TESTO FORNITO:
══════════

Doctor Who – Recensione 10×12 – The Doctor Falls

‘I’m not a doctor. I’m THE Doctor. The original, you might say.’

L’espediente del doppio episodio è una strategia narrativa molto amata da Steven Moffat.
Ne ha fatto un ampio uso durante tutta la scorsa stagione, forse risultando eccessivo e ridondate il continuo uso e abuso in alcuni casi di questo modus. Probabilmente la sua costante riproposta era legata a problemi di budget che avevano costretto il team creativo a questa scelta pur di non far mancare ai suoi fan affezionati l’annuale dose di avventure di the mad man in a blue box, fatto sta che l’utilizzo della doppietta di episodi collegati tra loro da strazianti flashforward si dimostra assolutamente vincente per concludere la decima stagione di avventure del Dottore e il lavoro all’interno del team creativo e produttivo dello stesso Steven Moffat.

A differenza di quanto ami fare solitamente e di tutti gli intricati voli di wibbly wobbly timey wimey stuff con cui ci ha sempre tenuto in allenamento l’intelligenza, portandoci della volte persino a teorizzare l’assurdo che solo nell’universo di Doctor Who poteva trovare una logica quanto assurda e strabiliante veridicità, Steven Moffat ha voluto dire addio alla sua avventura di showrunner lunga sette anni lasciando un varco aperto ai futuri sviluppi dello show, avvalendosi di un potentissimo cliffhanger con cui passare il testimone a Chris Chibnall che si troverà tra le mani un enorme bagaglio storico e artistico. A cominciare innanzitutto dall’apparizione finale di First, il Dottore di William Hartnell interpretato da David Bradley, il quale ha già vestito i suoi importanti panni nel commovente film An Adventure in Space and Time.
Una nuova avventura con due Dottori in scena non è poi così inusuale nell’universo di Doctor Who, considerando che conosceremo più approfonditamente gli sviluppi di questo incontro nel consueto Christmas Special. È lecito pensare che questo Natale non ci attenderà nulla di troppo cervellotico o macchinoso, in puro stile Moffat, quanto piuttosto un episodio nostalgico e struggente, con la dolorosa rigenerazione iniziata tramite il cliffhanger di World and Enough Time attorno al quale si è sviluppata tutta la trama di questa doppietta. Machiavellico quanto geniale, Steven Moffat ha orchestrato i suoi ultimi colpi di scrittura facendoci vivere in prima persona la crisi del Dottore e il suo dolore annesso alla tenacia di voler rimandare la rigenerazione. Viene semplice quindi pensare che il ruolo di First sarà quello di accompagnare Twelve verso l’accettazione del suo destino, in uno Special che si prefigura come un lungo viaggio con David Bradley nelle vesti di un Virgilio moderno.

══════════

DATI RACCOLTI:
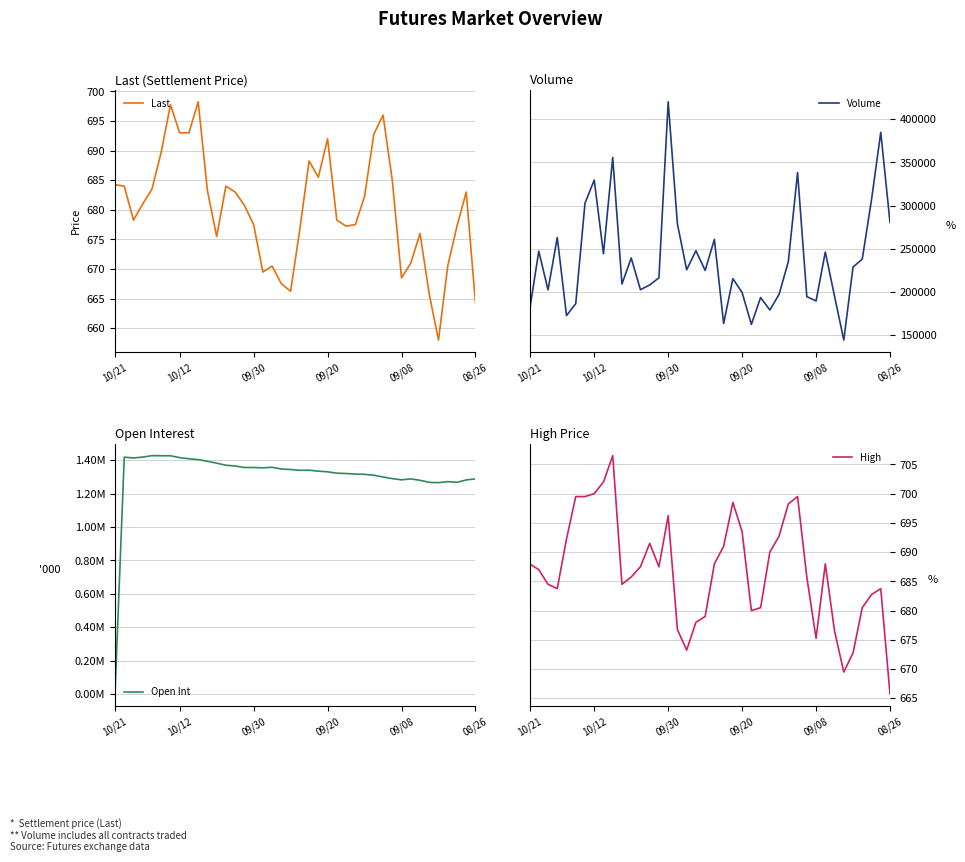

What is the spread (max minus min) of values at 22?

1334100.5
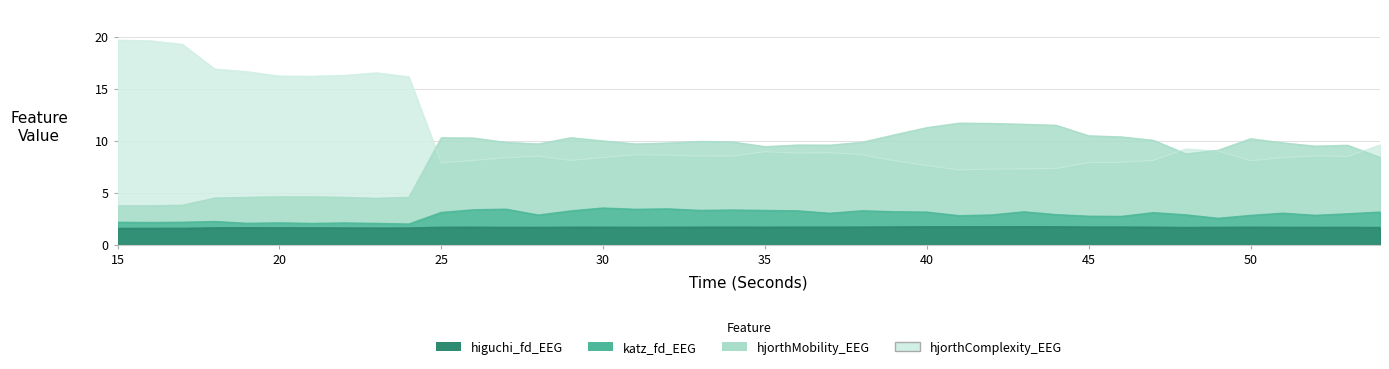

What is the maximum value shown in the chart?

19.7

══════════

Trascrivi parola per parola il passo della recensione di Doctor Who che va da "Doctor Who –" fino a "stesso Steven Moffat." incluso. Le righe non hanno alcun ruolo in questo esercizio.

RISPOSTA:
Doctor Who – Recensione 10×12 – The Doctor Falls

‘I’m not a doctor. I’m THE Doctor. The original, you might say.’

L’espediente del doppio episodio è una strategia narrativa molto amata da Steven Moffat.
Ne ha fatto un ampio uso durante tutta la scorsa stagione, forse risultando eccessivo e ridondate il continuo uso e abuso in alcuni casi di questo modus. Probabilmente la sua costante riproposta era legata a problemi di budget che avevano costretto il team creativo a questa scelta pur di non far mancare ai suoi fan affezionati l’annuale dose di avventure di the mad man in a blue box, fatto sta che l’utilizzo della doppietta di episodi collegati tra loro da strazianti flashforward si dimostra assolutamente vincente per concludere la decima stagione di avventure del Dottore e il lavoro all’interno del team creativo e produttivo dello stesso Steven Moffat.